A straw poll of work colleagues will quickly confirm that few know the geographical location of Djibouti despite it being a strategically key port on the busiest shipping route in the world. The Belt and Road Initiative will have a transformational effect on a place known as the Crossroads Nation.
The highly distinctive and recognisable Aedas strategic master plan for Djibouti will reinvigorate the city and encourage the growth in trade of capital, goods and services through the whole of East Africa.
The strategic military bases within the city make it very secure. Its political stability is an additional asset. Its people incredibly polite and always smiling and the potential for growth is huge. Already its telecommunications system ranks among the best in Africa.
The strategic master plan is a progressive and sustainable model for regeneration that not only looks to the future but also draws from the rich heritage and culture of the city and the country. The astonishing cultural diversity of Djibouti, apparent in its historic French Colonial Quarter and Arabic houses, informs the urban grain and scale of the masterplan and ties the new into the historic fabric.
There is a danger with a master plan proposal of this scale is that the historic context and diversity is lost amongst the delivery of a skyline of high-rise towers and reflective glass. It is better to create a master plan that has been informed by the special nature of the place and so works with it.
The development is on the key peninsula site of Djibouti and will deliver not only a new and vibrant waterfront, but create a series of distinct places within a sustainable environment, offering leisure and tourist facilities, commercial office space, cultural and residential quarters and a focus for new foreign investment to the city and so the wider country. The master plan focus is not about buildings alone but is equally about space and places for the population to gather and connect. It has a new cultural heart which creates a public venue and focus for a new chapter in Djibouti’s history.
The recently completed railway connections and the planned airport upgrades will sit alongside the new port and cruise terminals ensuring that a full range of transport infrastructure facilities will be in place to deliver the sustained economic regeneration of the wider Aedas master plan. The huge benefits of the industrial parks and modern farms will ensure goods and services are able to be presented, traded and moved out from Djibouti, by various routes.

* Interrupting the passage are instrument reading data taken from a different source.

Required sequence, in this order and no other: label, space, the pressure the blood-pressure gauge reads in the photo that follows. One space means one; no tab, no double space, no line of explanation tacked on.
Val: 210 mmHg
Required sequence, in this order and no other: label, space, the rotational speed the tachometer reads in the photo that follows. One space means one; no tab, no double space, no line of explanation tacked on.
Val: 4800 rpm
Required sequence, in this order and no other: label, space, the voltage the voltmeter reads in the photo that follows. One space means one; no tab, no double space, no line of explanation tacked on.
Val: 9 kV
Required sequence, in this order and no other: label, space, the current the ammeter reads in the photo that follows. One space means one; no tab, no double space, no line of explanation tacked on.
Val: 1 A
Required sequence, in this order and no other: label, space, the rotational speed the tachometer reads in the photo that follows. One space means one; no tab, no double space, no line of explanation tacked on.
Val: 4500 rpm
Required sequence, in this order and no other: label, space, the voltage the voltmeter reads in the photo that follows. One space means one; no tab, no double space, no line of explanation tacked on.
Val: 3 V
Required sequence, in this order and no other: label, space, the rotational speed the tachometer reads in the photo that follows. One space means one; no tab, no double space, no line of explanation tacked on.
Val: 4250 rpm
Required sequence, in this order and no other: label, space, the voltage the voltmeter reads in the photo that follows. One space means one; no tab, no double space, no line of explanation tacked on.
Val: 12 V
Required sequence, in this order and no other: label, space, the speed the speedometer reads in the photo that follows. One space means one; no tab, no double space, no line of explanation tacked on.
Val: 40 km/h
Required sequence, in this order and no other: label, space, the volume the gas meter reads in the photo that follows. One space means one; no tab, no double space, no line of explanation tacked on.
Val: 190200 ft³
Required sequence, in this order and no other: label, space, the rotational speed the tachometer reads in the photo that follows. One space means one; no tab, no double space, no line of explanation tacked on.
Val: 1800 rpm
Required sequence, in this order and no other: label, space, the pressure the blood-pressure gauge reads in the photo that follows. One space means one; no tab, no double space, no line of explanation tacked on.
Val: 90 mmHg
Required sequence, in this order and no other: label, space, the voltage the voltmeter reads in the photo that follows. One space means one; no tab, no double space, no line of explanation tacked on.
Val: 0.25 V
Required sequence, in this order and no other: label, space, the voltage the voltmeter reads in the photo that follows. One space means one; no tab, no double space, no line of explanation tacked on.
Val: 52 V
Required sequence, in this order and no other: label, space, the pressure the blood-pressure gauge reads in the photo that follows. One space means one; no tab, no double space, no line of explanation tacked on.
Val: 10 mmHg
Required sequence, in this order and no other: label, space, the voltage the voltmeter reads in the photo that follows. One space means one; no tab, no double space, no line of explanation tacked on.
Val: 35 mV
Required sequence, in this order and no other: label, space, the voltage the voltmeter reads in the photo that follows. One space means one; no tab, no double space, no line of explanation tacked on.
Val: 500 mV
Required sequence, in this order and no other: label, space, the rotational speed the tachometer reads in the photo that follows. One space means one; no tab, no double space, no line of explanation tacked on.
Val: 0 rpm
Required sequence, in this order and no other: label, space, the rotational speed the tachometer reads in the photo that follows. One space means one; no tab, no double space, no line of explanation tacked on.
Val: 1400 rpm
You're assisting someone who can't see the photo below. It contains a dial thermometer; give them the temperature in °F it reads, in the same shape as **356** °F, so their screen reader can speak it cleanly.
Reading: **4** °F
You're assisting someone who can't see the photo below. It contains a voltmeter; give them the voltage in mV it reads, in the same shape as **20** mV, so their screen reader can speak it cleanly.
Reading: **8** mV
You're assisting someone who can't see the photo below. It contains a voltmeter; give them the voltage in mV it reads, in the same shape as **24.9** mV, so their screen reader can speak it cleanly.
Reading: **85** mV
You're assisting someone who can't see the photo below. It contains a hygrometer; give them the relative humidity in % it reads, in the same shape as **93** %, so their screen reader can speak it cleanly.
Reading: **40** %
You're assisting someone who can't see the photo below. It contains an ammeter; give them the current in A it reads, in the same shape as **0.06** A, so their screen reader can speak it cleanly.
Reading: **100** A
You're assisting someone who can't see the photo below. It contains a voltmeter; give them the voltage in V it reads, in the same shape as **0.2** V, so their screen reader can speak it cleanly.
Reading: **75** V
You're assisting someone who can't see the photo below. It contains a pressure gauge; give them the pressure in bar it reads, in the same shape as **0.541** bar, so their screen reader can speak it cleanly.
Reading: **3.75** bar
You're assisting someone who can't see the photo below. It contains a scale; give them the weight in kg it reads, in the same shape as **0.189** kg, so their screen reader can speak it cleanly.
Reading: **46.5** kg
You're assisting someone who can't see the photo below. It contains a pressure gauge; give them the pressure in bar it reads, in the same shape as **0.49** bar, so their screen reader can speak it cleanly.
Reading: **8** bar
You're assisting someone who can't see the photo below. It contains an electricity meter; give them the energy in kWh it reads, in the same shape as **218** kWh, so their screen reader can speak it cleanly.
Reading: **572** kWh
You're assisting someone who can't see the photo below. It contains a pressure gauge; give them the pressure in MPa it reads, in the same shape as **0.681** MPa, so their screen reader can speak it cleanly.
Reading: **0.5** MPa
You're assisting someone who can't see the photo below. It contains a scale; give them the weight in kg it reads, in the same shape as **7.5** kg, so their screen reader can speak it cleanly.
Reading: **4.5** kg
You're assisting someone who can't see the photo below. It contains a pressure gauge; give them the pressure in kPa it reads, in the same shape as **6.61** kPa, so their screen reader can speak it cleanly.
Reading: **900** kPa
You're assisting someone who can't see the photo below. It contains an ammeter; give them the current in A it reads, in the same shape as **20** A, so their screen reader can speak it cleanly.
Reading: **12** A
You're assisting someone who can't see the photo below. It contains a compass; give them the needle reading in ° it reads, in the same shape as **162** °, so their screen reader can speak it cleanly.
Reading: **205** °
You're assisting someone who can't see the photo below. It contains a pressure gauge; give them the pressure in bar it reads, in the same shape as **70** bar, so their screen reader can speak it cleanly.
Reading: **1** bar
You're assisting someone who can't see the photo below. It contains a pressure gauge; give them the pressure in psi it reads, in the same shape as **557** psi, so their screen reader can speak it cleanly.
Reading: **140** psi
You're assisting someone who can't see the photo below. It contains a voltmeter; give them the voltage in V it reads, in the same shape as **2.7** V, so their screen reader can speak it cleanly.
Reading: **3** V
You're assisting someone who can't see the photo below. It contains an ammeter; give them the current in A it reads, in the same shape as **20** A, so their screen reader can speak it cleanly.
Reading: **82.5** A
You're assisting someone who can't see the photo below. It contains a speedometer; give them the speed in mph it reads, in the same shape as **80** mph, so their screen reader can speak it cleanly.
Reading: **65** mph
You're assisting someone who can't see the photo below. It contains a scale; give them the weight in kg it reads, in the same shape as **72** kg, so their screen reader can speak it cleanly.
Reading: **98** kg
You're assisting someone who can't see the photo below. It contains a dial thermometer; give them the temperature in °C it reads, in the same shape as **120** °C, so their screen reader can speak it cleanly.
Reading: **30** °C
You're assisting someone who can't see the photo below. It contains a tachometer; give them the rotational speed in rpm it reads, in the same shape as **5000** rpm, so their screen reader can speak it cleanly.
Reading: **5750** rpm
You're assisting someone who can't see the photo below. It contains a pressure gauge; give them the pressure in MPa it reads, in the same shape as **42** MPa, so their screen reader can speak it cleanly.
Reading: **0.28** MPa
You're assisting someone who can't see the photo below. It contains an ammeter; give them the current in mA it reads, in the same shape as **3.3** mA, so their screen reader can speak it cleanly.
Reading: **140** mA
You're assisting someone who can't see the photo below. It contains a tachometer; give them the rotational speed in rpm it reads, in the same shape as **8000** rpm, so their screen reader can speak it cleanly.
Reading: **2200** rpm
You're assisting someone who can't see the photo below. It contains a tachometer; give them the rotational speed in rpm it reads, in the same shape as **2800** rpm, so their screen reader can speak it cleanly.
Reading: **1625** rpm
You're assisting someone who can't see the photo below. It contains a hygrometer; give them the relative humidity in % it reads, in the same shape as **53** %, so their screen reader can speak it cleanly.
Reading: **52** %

Catering for local and international investors and manufacturers, the master plan recognises culture and national identity as key to the success of the new opportunity, with revitalisation an ongoing process, which involves public participation as well as private investment. In addition the key principles of public space and landscape themes are in evidence throughout the masterplanning guidelines and will create the distinctive places Aedas has set out to deliver.